EL PAíS • SUBNOTA › OPINION
› Por Sandra Russo
Cuando un militar, cualquiera fuera su rango, desmentía que el Proceso de Reorganización Nacional estaba en realidad reorganizando el país a través de la eliminación sistemática de los opositores, mentía. Obviamente mentía. Desmentir la verdad es mentir. Pero que en este caso no fuera un militar sino un cura hace de esa mentira algo todavía más ruin. Como diría Pessoa, “vil en el sentido exacto de la vileza”.
Esta condena por genocidio que le fue dictada a un cura expresa tantas cosas que es difícil percibirlas todas. Venimos soportando que, en democracia, la Iglesia Católica se inmiscuya en asuntos que no incumben sólo a sus fieles sino además a quienes no tienen la menor gana de escuchar a un cura meterse, por ejemplo, con la sexualidad. Esta condena por genocidio a un cura que la jerarquía de la Iglesia siempre supo quién era y qué había hecho, hace desmoronar como un castillo de arena ya seca, ya áspera, el aparato discursivo moral de la Iglesia Católica, para la que también era mucho más cómoda la teoría de los dos demonios. Bien, desde la condena a Etchecolatz ya lo sabemos. Es la Justicia la que dice que no hubo guerra sucia sino genocidio. ¿Habrán sido los obispos engañados como el resto de la población, que con mucho gusto aceptó ése y otros tantos eufemismos? No es creíble. Lo sabían. Pero esta condena por genocidio a un cura pone en evidencia un silencio inexplicable no ante la feligresía, sino ante sus propias conciencias.

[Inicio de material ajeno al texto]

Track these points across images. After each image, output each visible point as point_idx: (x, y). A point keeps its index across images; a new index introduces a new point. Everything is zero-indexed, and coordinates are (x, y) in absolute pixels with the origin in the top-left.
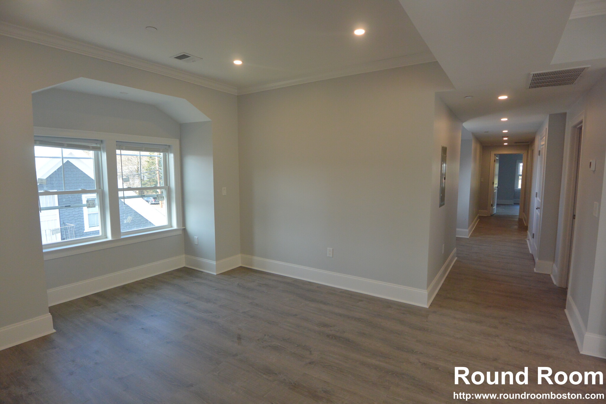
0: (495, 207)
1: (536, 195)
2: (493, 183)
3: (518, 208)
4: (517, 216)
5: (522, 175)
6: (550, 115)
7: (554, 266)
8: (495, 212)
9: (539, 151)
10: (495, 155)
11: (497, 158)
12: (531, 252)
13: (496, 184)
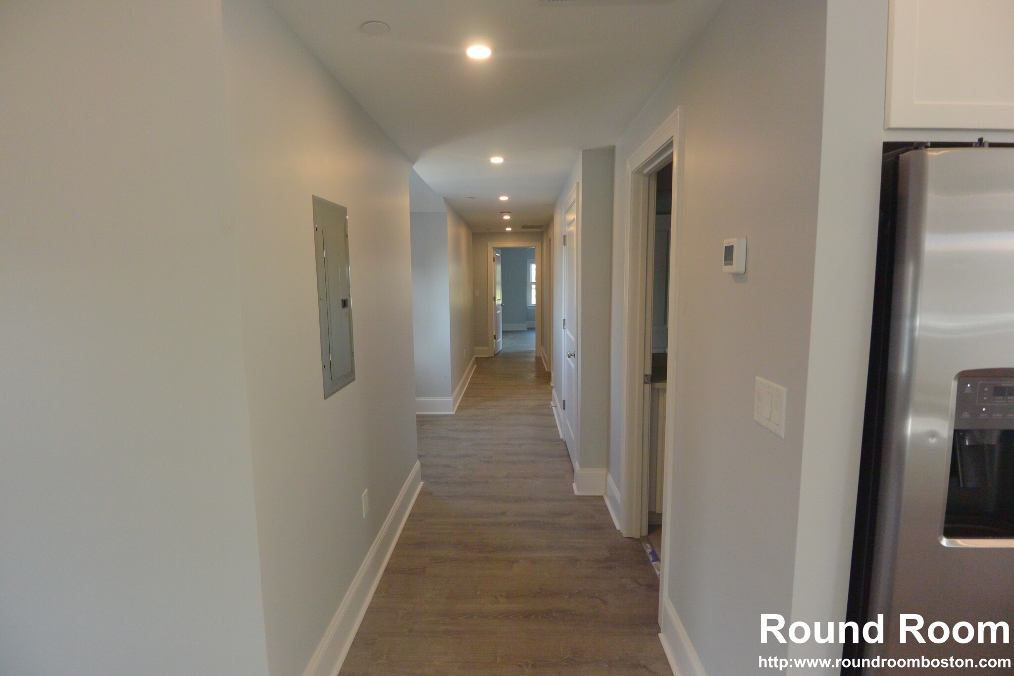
0: (500, 339)
1: (564, 324)
2: (495, 298)
3: (533, 336)
4: (531, 352)
5: (536, 283)
6: (585, 152)
7: (610, 479)
8: (501, 347)
9: (564, 236)
10: (494, 249)
11: (497, 254)
12: (561, 437)
13: (500, 299)
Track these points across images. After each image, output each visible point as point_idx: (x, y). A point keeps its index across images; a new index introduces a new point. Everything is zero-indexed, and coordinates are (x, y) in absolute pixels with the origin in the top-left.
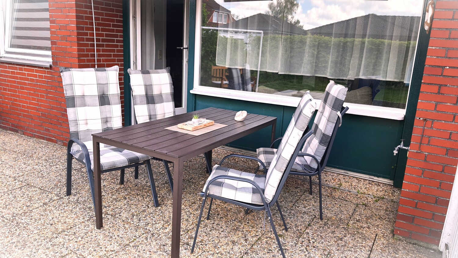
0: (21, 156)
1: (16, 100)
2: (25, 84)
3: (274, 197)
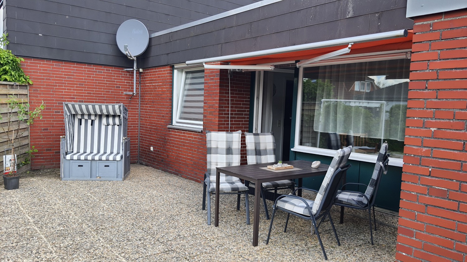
0: (179, 188)
1: (179, 154)
2: (186, 143)
3: (318, 211)
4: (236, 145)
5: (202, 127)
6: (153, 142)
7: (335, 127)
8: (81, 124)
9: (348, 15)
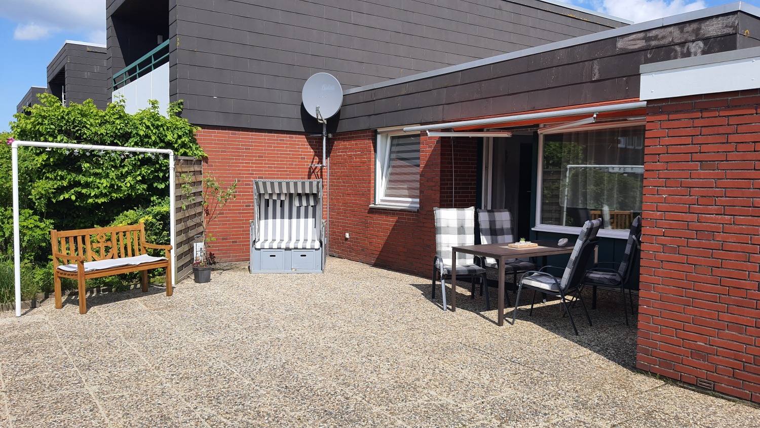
3: (566, 286)
4: (470, 224)
5: (418, 206)
6: (348, 227)
7: (585, 201)
8: (268, 206)
9: (594, 77)
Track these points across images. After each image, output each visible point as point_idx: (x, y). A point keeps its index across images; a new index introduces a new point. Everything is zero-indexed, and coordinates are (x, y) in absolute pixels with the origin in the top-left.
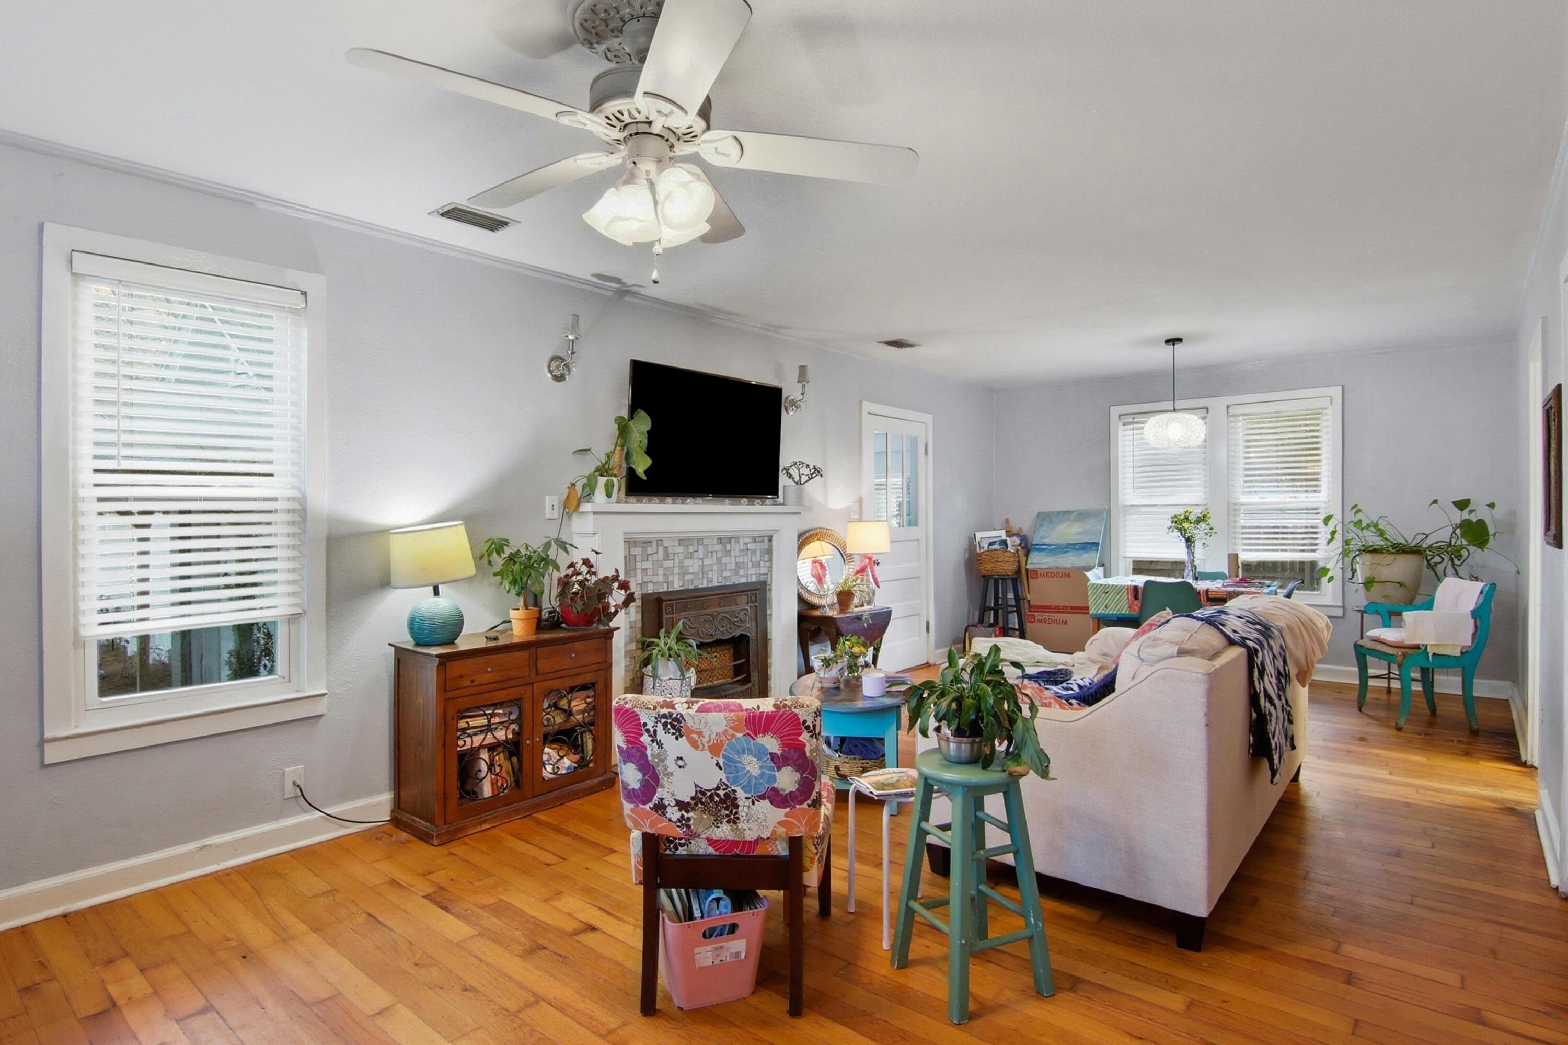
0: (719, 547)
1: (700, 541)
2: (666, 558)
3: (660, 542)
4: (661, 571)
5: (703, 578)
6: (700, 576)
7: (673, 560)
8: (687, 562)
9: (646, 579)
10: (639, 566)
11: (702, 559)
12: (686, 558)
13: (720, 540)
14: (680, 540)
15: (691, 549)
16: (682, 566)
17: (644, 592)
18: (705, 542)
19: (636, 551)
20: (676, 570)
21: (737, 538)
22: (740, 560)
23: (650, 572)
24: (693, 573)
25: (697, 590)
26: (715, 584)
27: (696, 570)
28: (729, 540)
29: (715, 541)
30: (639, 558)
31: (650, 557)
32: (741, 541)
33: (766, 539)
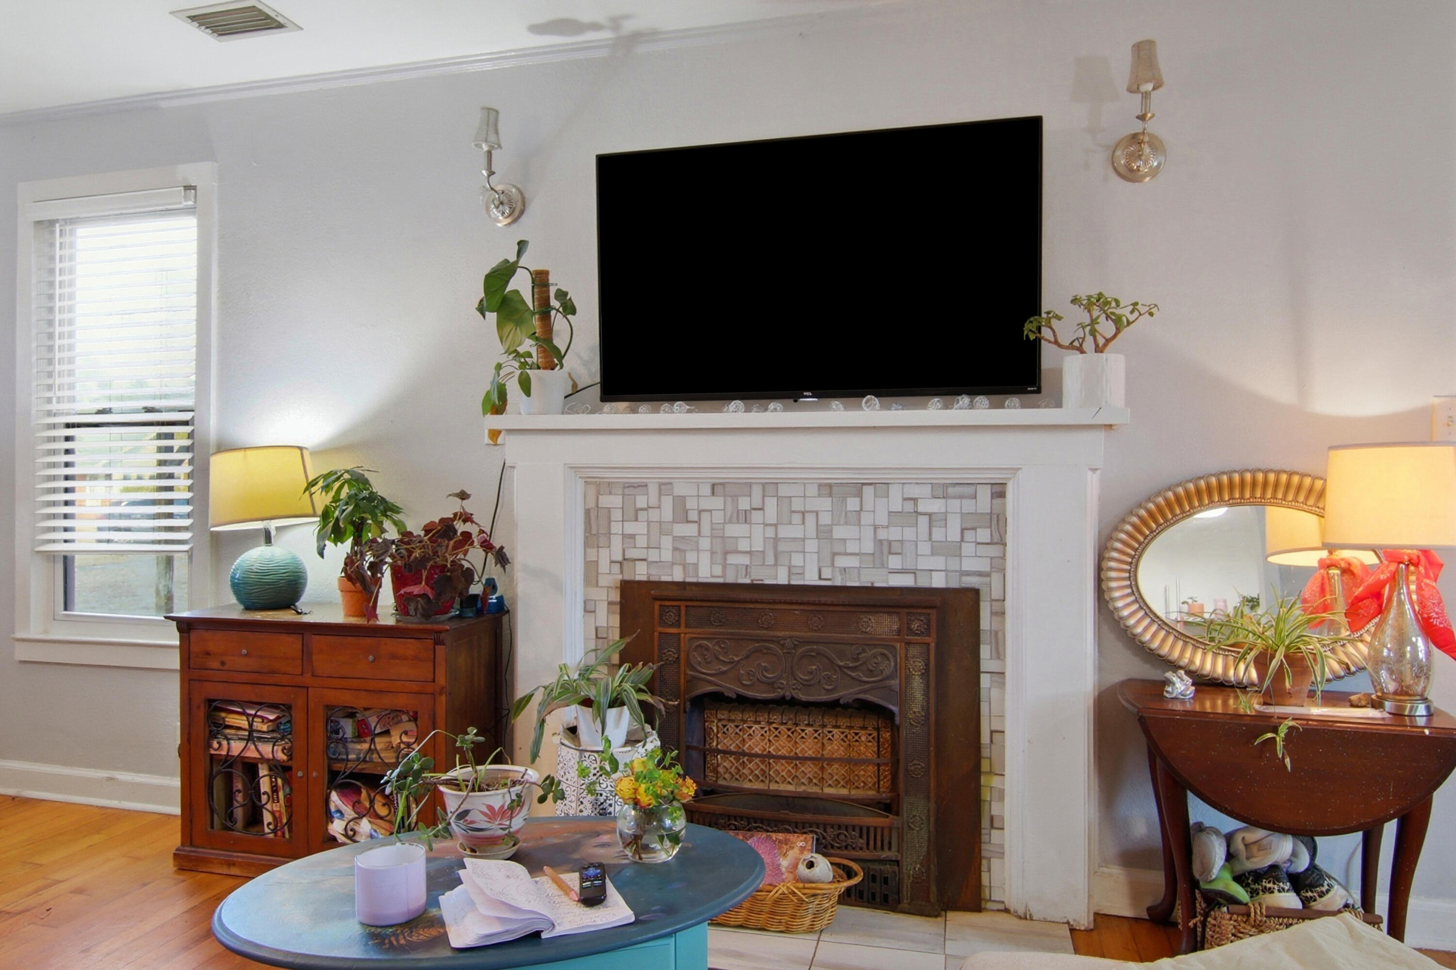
0: (825, 504)
1: (769, 487)
2: (682, 514)
3: (665, 487)
4: (667, 542)
5: (776, 565)
6: (770, 560)
7: (698, 522)
8: (733, 530)
9: (631, 554)
10: (616, 528)
11: (775, 525)
12: (730, 522)
13: (828, 489)
14: (713, 486)
15: (744, 504)
16: (718, 535)
17: (627, 577)
18: (783, 491)
19: (613, 501)
20: (705, 543)
21: (882, 487)
22: (894, 534)
23: (641, 541)
24: (750, 553)
25: (755, 588)
26: (811, 579)
27: (758, 546)
28: (858, 488)
29: (812, 490)
30: (617, 515)
31: (642, 515)
32: (896, 493)
33: (984, 494)
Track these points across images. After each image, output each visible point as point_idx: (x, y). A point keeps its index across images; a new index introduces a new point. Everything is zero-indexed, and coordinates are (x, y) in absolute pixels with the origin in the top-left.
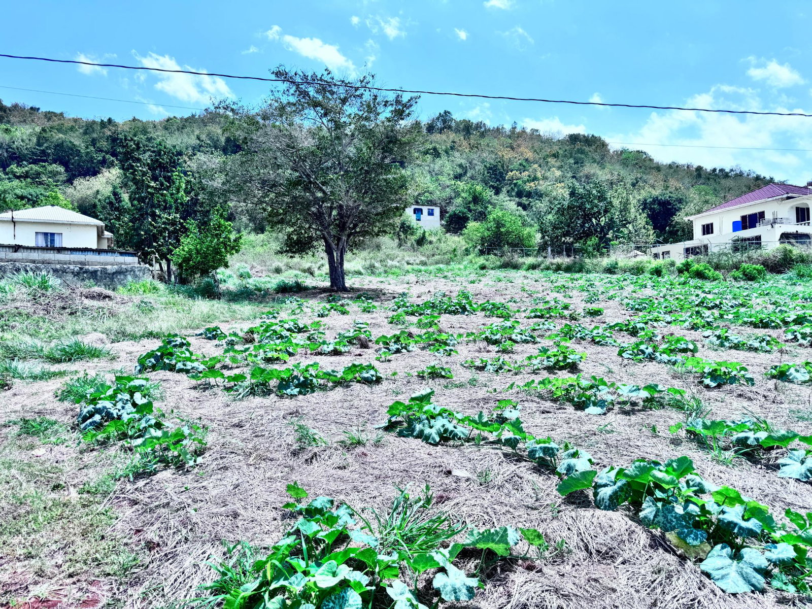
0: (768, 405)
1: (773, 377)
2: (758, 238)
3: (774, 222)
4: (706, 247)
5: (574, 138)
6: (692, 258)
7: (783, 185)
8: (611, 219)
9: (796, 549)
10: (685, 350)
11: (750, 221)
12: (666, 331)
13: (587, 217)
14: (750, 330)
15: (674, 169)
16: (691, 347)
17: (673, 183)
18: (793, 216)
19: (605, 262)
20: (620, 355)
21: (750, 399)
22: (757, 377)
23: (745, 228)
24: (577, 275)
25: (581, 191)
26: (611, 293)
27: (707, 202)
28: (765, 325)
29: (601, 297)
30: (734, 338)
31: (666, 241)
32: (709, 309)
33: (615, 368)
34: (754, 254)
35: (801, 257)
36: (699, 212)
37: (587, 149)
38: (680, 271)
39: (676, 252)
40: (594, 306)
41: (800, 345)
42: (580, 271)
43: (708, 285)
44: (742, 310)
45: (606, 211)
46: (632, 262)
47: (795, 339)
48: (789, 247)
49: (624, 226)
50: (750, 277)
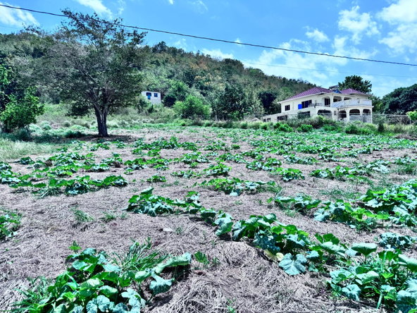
0: (310, 188)
1: (313, 176)
2: (309, 112)
3: (316, 105)
4: (286, 116)
5: (227, 61)
6: (280, 121)
7: (319, 88)
8: (245, 102)
9: (319, 252)
10: (276, 164)
11: (305, 104)
12: (268, 156)
13: (234, 101)
14: (303, 155)
15: (273, 78)
16: (278, 163)
17: (273, 85)
18: (324, 103)
19: (242, 123)
20: (247, 167)
21: (303, 186)
22: (306, 176)
23: (303, 107)
24: (229, 130)
25: (231, 88)
26: (244, 138)
27: (287, 95)
28: (311, 152)
29: (240, 140)
30: (297, 158)
31: (269, 114)
32: (287, 145)
33: (244, 174)
34: (307, 120)
35: (326, 121)
36: (284, 100)
37: (233, 66)
38: (275, 127)
39: (274, 118)
40: (236, 144)
41: (325, 161)
42: (230, 127)
43: (287, 134)
44: (301, 145)
45: (242, 98)
46: (254, 123)
47: (323, 158)
48: (322, 117)
49: (250, 106)
50: (305, 131)
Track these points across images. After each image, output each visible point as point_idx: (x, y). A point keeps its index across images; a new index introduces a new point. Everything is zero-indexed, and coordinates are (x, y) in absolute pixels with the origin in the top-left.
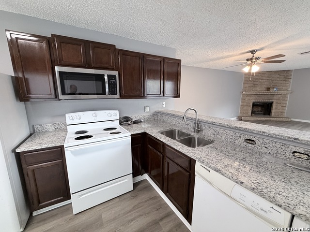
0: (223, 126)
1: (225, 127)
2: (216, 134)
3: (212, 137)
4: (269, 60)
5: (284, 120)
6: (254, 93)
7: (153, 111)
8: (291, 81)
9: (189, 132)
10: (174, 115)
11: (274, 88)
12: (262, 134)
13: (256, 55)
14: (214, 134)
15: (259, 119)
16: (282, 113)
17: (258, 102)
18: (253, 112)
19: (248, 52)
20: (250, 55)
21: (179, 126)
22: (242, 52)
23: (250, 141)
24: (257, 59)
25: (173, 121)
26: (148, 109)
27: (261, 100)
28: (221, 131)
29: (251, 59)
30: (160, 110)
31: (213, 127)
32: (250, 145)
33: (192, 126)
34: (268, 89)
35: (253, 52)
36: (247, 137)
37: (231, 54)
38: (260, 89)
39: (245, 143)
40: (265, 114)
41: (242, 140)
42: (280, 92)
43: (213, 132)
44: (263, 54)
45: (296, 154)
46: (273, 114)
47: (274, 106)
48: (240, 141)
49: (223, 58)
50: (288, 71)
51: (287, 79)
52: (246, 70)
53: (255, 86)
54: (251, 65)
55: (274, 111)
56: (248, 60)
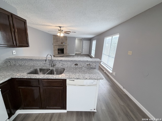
0: (66, 61)
1: (67, 61)
2: (63, 65)
3: (61, 67)
4: (66, 32)
5: (68, 55)
6: (57, 44)
8: (68, 40)
9: (48, 68)
10: (31, 59)
12: (80, 61)
13: (62, 29)
14: (62, 65)
15: (61, 55)
16: (67, 52)
17: (59, 49)
18: (58, 53)
19: (58, 27)
21: (39, 66)
22: (56, 26)
24: (62, 31)
25: (32, 63)
27: (61, 47)
29: (60, 30)
31: (61, 62)
32: (76, 66)
33: (48, 64)
34: (62, 43)
35: (60, 27)
37: (51, 25)
38: (59, 43)
39: (75, 66)
40: (62, 53)
41: (74, 65)
42: (66, 45)
43: (61, 64)
44: (64, 29)
45: (88, 65)
46: (64, 53)
47: (64, 50)
48: (73, 66)
49: (47, 25)
50: (66, 37)
51: (66, 40)
52: (59, 34)
53: (57, 41)
54: (60, 32)
55: (64, 52)
56: (59, 30)
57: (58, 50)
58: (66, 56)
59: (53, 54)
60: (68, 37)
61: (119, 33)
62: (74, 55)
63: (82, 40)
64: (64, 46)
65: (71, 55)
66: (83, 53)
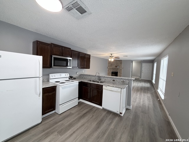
0: (107, 77)
3: (104, 81)
6: (112, 68)
7: (79, 74)
10: (90, 75)
11: (118, 66)
12: (116, 78)
13: (113, 55)
16: (121, 76)
20: (111, 55)
22: (109, 53)
23: (114, 80)
24: (113, 57)
26: (78, 73)
27: (114, 71)
28: (107, 79)
30: (82, 74)
31: (104, 78)
32: (114, 82)
33: (97, 78)
34: (116, 67)
35: (111, 54)
36: (113, 79)
38: (114, 67)
42: (120, 68)
45: (122, 82)
46: (118, 75)
47: (118, 73)
48: (112, 81)
51: (121, 63)
52: (110, 60)
53: (112, 65)
54: (111, 58)
56: (110, 57)
57: (112, 73)
60: (123, 60)
61: (168, 55)
63: (141, 62)
64: (118, 70)
66: (142, 78)
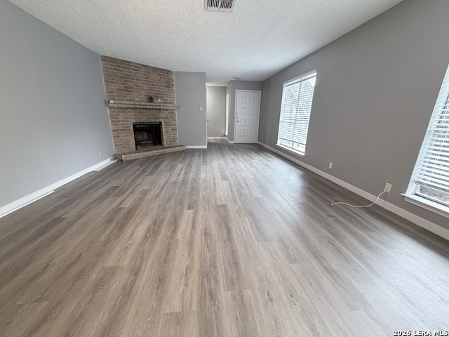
5: (180, 149)
6: (126, 103)
8: (174, 88)
15: (150, 153)
16: (175, 139)
17: (141, 123)
18: (137, 143)
27: (145, 119)
34: (151, 99)
38: (138, 98)
40: (155, 144)
42: (169, 106)
46: (165, 143)
47: (164, 130)
50: (168, 72)
51: (169, 85)
53: (128, 90)
55: (165, 137)
57: (138, 129)
58: (174, 153)
59: (115, 151)
60: (175, 72)
62: (206, 147)
64: (163, 114)
65: (194, 150)
66: (237, 140)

Von Wernich encarna un tipo de mal que está lejos de aquella banalidad que Hannah Arendt percibió entre los verdugos nazis. La maldad de Von Wernich no tiene nada de banal. Cada músculo de su cara, cada palabra que mastica su boca, cada fibra que lo mantiene en pie parecen estar aún detenidas, después de treinta años, en el escalón del odio. El escalón de más abajo. Un escalón más abajo de donde empieza la condición humana. Un escalón menos del que hay que pisar para tener dignidad. Von Wernich pertenece a la extraña estirpe de los lobos que se comen al hombre, los lobos que en los demás no pueden ver sino otros lobos, y se ven compelidos a matarlos. Pero no como un lobo mataría a otro. No es una simple muerte lo que satisface a su estirpe. El y los suyos necesitan del dolor, de la agonía, de la imagen sangrante y desesperada del otro para sentirse a salvo.
Los eufemismos están reventando como piñatas de goma podrida. El pasado no pasó. El pasado no se puede dejar atrás. El pasado nos acompaña en nuestros despertares. El pasado grita porque en él no sólo hay muertos queridos que nunca tuvieron flores, sino también criminales que no pagaron sus crímenes. El pasado ayer pasó un poco. Después de un genocidio, el pasado va pasando solamente con justicia.